Set problem:
Format the listing, from its first line up to and including the line containing "Extractor 2.28.2 catalogue", as a JSON array of strings with one string per line, leaving out blank lines.

◆ ◆ ◆ ◆ ◆ ◆ ◆

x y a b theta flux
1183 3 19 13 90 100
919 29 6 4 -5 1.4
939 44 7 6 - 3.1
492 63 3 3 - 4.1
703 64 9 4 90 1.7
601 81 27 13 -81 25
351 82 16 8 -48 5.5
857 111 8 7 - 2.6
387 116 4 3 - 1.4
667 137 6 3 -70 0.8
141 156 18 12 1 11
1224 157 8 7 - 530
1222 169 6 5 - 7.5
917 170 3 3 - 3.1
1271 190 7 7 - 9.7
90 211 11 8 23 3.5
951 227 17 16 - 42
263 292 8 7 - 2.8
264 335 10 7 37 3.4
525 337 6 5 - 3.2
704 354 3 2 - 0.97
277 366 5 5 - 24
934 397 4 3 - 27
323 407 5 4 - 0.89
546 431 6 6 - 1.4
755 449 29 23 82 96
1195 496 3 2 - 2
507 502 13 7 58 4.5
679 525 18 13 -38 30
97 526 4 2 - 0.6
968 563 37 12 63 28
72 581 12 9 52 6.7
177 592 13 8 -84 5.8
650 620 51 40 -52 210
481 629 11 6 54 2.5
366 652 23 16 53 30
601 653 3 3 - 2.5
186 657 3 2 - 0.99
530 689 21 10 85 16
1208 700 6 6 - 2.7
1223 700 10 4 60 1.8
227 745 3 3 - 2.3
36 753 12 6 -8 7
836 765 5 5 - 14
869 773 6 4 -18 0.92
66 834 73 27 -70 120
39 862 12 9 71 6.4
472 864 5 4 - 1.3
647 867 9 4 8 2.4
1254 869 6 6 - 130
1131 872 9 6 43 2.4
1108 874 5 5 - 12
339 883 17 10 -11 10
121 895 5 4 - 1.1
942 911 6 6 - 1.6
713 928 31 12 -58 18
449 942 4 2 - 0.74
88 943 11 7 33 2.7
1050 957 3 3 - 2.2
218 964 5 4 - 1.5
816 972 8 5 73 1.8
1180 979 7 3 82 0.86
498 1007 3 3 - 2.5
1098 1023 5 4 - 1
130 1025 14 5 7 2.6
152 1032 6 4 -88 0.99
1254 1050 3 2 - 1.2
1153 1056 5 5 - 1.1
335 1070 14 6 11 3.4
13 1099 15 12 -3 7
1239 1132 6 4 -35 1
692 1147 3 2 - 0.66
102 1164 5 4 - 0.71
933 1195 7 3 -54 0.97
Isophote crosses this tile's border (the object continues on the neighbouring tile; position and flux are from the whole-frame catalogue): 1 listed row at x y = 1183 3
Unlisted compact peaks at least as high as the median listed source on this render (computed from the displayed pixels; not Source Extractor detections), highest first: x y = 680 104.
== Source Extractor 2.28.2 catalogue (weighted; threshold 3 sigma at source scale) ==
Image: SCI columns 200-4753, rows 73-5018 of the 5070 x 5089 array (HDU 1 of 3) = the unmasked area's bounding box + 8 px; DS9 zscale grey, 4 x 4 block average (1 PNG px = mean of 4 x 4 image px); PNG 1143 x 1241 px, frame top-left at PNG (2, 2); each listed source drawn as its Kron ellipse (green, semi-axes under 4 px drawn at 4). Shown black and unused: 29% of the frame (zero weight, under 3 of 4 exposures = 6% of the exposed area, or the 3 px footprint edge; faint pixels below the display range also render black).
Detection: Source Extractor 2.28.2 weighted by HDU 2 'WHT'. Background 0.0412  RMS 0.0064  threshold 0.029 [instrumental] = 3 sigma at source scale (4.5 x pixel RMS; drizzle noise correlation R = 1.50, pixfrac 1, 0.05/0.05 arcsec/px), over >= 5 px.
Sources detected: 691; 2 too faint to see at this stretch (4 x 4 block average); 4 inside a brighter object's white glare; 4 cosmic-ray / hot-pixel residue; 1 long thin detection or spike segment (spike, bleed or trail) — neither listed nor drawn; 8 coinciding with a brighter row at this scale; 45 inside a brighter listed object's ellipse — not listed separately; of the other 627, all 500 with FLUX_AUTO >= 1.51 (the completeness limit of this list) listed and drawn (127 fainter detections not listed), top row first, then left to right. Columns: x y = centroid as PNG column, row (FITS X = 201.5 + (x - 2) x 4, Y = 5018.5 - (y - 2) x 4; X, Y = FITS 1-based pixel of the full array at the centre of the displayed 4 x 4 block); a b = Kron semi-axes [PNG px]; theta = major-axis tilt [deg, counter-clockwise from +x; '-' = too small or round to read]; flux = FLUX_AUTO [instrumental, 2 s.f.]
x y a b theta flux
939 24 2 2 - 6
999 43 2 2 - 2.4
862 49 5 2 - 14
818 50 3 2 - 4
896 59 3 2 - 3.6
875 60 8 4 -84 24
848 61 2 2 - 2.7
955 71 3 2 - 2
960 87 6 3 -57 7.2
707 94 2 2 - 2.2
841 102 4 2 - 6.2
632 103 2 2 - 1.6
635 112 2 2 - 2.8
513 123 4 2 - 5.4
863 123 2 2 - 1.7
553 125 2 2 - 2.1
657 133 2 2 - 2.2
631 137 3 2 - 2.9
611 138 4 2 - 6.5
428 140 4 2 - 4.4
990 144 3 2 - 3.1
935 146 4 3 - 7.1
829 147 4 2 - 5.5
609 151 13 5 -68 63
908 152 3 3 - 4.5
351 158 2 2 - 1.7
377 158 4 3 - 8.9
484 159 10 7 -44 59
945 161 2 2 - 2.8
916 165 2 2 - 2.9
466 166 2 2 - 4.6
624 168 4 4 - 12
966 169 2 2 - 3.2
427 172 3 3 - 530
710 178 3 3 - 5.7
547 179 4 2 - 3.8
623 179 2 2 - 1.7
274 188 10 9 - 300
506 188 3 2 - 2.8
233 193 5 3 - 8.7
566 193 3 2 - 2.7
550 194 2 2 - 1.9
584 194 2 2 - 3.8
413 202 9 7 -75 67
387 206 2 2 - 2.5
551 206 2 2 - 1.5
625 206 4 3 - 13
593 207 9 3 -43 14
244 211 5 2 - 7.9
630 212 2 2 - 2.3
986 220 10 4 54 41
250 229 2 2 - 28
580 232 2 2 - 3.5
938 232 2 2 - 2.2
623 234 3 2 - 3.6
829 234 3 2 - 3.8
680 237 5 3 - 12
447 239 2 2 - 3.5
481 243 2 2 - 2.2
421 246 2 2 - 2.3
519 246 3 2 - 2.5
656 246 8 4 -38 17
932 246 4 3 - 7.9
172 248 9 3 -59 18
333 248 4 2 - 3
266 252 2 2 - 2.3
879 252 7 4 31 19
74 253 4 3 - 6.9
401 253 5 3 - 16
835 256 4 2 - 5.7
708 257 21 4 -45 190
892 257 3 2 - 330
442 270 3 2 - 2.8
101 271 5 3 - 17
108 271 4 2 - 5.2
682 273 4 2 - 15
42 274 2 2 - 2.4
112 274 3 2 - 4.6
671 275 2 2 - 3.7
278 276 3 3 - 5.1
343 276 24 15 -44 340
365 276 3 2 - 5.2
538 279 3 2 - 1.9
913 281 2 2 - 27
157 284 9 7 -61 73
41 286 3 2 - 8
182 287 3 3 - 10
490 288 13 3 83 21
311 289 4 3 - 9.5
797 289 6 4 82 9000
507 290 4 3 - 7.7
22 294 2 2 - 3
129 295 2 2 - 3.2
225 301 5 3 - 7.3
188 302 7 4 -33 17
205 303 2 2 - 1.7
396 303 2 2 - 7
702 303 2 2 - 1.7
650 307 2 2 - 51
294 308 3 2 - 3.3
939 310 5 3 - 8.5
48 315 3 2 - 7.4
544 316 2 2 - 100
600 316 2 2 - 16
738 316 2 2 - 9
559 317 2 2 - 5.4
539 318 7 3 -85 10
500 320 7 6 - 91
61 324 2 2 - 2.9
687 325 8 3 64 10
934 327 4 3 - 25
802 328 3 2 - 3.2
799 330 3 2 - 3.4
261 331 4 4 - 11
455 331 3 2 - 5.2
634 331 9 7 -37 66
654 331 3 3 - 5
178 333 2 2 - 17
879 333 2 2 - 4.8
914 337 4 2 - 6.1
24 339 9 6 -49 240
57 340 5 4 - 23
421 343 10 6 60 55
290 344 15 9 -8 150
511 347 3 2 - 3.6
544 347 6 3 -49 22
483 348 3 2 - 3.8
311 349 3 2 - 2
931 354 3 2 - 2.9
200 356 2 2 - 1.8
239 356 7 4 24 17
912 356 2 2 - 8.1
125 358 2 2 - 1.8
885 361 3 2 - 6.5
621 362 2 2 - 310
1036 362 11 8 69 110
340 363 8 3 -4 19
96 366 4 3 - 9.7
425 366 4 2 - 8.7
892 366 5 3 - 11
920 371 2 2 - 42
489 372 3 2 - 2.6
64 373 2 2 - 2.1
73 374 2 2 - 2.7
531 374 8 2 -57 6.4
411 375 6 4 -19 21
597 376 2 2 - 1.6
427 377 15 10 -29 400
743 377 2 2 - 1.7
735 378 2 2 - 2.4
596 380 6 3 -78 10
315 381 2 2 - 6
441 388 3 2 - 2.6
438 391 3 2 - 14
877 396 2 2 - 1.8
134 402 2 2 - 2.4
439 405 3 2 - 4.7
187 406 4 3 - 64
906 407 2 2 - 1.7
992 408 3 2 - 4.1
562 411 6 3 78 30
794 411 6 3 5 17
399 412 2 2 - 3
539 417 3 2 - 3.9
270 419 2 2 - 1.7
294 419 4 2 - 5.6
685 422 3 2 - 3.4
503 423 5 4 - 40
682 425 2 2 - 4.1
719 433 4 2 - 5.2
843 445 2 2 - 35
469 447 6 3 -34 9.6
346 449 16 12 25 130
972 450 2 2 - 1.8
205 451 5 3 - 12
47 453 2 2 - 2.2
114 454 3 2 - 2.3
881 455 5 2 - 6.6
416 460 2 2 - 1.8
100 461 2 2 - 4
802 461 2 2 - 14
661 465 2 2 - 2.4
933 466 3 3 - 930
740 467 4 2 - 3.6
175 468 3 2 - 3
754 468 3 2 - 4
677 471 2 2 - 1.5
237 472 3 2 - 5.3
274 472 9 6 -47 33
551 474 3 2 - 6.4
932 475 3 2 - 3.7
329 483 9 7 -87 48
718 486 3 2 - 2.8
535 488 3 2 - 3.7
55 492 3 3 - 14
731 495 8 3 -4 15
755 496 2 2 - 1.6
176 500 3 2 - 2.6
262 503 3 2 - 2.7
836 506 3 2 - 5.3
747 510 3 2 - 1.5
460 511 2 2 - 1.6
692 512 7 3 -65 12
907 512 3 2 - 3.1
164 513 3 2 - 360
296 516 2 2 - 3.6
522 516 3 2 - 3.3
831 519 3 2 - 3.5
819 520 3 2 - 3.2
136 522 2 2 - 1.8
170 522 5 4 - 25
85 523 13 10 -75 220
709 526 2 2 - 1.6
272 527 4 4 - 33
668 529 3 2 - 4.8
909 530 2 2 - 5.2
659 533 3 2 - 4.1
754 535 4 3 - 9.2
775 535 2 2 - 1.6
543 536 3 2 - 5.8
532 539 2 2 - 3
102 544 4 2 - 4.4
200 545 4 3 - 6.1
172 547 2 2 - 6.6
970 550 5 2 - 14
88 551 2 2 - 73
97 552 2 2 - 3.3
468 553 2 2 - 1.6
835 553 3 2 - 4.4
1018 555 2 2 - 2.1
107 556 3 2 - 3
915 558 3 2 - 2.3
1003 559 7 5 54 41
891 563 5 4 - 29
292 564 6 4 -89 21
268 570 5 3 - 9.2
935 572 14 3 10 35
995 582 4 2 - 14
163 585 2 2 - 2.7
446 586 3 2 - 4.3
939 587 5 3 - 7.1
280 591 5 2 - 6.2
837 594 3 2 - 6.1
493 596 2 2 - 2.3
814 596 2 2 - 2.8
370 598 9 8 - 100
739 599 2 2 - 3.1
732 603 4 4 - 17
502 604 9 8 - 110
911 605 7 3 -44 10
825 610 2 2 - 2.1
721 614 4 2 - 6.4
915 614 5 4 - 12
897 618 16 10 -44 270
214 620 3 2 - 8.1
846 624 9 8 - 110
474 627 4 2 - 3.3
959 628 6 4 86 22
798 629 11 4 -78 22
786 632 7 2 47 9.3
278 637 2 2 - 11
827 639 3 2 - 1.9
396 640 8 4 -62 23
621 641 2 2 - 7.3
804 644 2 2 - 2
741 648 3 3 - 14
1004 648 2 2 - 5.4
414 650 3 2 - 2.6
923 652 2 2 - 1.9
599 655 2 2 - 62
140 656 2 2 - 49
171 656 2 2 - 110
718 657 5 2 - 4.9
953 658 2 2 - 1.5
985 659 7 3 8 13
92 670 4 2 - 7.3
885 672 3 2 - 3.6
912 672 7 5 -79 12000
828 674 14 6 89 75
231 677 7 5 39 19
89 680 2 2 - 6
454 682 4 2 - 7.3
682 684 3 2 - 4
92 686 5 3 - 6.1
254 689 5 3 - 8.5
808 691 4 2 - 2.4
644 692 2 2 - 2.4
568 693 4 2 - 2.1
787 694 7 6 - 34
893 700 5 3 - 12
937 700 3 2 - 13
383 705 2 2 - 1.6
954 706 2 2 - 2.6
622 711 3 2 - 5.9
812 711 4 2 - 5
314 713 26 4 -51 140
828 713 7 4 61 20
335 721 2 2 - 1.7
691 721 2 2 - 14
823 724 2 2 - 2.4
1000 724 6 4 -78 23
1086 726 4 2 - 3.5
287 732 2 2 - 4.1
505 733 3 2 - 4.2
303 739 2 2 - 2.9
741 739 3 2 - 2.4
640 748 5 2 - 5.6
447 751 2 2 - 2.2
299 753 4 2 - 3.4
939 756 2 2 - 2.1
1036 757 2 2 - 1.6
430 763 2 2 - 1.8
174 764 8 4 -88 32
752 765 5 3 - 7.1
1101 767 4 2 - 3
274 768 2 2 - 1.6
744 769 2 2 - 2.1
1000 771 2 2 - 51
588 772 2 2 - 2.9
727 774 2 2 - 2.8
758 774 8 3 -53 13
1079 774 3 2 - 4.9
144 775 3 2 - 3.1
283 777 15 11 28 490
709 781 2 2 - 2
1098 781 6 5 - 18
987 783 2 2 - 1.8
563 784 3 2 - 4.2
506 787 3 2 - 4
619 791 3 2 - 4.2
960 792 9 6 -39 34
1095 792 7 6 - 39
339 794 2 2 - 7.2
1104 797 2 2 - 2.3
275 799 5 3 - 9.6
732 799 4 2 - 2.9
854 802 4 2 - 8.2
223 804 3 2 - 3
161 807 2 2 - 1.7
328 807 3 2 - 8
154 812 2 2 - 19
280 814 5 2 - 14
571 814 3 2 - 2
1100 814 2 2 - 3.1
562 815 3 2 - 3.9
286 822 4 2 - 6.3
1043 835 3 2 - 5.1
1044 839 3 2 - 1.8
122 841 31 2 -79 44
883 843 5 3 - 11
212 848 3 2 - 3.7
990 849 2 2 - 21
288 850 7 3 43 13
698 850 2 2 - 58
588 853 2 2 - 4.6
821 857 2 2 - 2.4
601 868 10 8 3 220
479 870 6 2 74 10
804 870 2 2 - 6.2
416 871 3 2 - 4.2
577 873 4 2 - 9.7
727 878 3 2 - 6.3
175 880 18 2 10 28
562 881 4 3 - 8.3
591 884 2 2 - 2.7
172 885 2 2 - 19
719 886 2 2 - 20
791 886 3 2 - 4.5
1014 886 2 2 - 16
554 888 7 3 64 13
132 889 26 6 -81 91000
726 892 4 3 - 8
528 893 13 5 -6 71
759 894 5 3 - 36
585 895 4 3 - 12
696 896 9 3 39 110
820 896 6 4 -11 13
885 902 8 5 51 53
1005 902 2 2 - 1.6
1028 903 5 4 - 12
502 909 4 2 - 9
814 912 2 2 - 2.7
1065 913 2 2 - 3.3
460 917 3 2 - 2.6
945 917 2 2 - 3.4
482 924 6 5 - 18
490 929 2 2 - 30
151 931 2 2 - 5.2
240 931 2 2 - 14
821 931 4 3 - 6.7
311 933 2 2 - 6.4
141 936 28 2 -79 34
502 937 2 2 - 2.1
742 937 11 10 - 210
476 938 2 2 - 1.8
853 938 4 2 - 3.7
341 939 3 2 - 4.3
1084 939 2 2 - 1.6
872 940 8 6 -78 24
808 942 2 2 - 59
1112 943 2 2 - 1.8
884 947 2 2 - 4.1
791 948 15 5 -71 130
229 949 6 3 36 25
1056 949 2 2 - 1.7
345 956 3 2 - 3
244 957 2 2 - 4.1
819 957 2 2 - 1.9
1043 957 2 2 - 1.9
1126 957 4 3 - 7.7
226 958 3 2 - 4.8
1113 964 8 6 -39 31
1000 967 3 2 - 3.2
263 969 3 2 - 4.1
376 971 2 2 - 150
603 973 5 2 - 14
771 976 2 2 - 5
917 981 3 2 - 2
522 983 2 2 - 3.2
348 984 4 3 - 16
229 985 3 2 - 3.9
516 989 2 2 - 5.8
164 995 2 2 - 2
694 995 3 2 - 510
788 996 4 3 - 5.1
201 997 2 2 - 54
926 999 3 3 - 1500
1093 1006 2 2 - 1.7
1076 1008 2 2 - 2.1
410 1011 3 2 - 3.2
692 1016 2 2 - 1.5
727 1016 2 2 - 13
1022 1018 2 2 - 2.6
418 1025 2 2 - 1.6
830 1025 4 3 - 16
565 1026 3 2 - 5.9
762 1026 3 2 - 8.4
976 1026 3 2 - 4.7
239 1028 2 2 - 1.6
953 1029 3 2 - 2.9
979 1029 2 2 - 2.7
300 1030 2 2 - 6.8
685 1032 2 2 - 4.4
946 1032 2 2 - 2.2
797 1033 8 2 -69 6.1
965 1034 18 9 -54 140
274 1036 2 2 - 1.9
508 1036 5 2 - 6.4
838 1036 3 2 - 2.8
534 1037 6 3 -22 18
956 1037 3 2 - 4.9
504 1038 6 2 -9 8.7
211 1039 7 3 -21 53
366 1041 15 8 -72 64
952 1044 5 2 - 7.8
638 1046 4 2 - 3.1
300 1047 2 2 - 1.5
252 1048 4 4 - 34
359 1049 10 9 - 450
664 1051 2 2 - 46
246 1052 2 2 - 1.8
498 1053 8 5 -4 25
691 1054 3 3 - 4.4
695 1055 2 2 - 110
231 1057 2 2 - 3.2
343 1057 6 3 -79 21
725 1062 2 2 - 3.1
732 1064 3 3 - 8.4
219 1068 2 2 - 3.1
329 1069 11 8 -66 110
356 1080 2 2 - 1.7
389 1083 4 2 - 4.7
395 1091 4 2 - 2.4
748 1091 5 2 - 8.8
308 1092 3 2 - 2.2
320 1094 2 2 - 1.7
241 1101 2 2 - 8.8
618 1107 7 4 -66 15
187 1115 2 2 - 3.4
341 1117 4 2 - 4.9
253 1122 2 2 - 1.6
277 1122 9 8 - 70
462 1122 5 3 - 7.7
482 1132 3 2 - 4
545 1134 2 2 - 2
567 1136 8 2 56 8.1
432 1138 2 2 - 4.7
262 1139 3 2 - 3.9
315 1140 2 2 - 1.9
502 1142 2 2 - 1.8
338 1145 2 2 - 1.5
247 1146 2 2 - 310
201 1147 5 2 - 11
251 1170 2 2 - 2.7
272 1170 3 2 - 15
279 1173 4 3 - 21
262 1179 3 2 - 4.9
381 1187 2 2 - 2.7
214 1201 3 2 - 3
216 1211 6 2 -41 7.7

◆ ◆ ◆ ◆ ◆ ◆ ◆

Task response:
[
  "x y a b theta flux",
  "1183 3 19 13 90 100",
  "919 29 6 4 -5 1.4",
  "939 44 7 6 - 3.1",
  "492 63 3 3 - 4.1",
  "703 64 9 4 90 1.7",
  "601 81 27 13 -81 25",
  "351 82 16 8 -48 5.5",
  "857 111 8 7 - 2.6",
  "387 116 4 3 - 1.4",
  "667 137 6 3 -70 0.8",
  "141 156 18 12 1 11",
  "1224 157 8 7 - 530",
  "1222 169 6 5 - 7.5",
  "917 170 3 3 - 3.1",
  "1271 190 7 7 - 9.7",
  "90 211 11 8 23 3.5",
  "951 227 17 16 - 42",
  "263 292 8 7 - 2.8",
  "264 335 10 7 37 3.4",
  "525 337 6 5 - 3.2",
  "704 354 3 2 - 0.97",
  "277 366 5 5 - 24",
  "934 397 4 3 - 27",
  "323 407 5 4 - 0.89",
  "546 431 6 6 - 1.4",
  "755 449 29 23 82 96",
  "1195 496 3 2 - 2",
  "507 502 13 7 58 4.5",
  "679 525 18 13 -38 30",
  "97 526 4 2 - 0.6",
  "968 563 37 12 63 28",
  "72 581 12 9 52 6.7",
  "177 592 13 8 -84 5.8",
  "650 620 51 40 -52 210",
  "481 629 11 6 54 2.5",
  "366 652 23 16 53 30",
  "601 653 3 3 - 2.5",
  "186 657 3 2 - 0.99",
  "530 689 21 10 85 16",
  "1208 700 6 6 - 2.7",
  "1223 700 10 4 60 1.8",
  "227 745 3 3 - 2.3",
  "36 753 12 6 -8 7",
  "836 765 5 5 - 14",
  "869 773 6 4 -18 0.92",
  "66 834 73 27 -70 120",
  "39 862 12 9 71 6.4",
  "472 864 5 4 - 1.3",
  "647 867 9 4 8 2.4",
  "1254 869 6 6 - 130",
  "1131 872 9 6 43 2.4",
  "1108 874 5 5 - 12",
  "339 883 17 10 -11 10",
  "121 895 5 4 - 1.1",
  "942 911 6 6 - 1.6",
  "713 928 31 12 -58 18",
  "449 942 4 2 - 0.74",
  "88 943 11 7 33 2.7",
  "1050 957 3 3 - 2.2",
  "218 964 5 4 - 1.5",
  "816 972 8 5 73 1.8",
  "1180 979 7 3 82 0.86",
  "498 1007 3 3 - 2.5",
  "1098 1023 5 4 - 1",
  "130 1025 14 5 7 2.6",
  "152 1032 6 4 -88 0.99",
  "1254 1050 3 2 - 1.2",
  "1153 1056 5 5 - 1.1",
  "335 1070 14 6 11 3.4",
  "13 1099 15 12 -3 7",
  "1239 1132 6 4 -35 1",
  "692 1147 3 2 - 0.66",
  "102 1164 5 4 - 0.71",
  "933 1195 7 3 -54 0.97",
  "Isophote crosses this tile's border (the object continues on the neighbouring tile; position and flux are from the whole-frame catalogue): 1 listed row at x y = 1183 3",
  "Unlisted compact peaks at least as high as the median listed source on this render (computed from the displayed pixels; not Source Extractor detections), highest first: x y = 680 104.",
  "== Source Extractor 2.28.2 catalogue (weighted; threshold 3 sigma at source scale) =="
]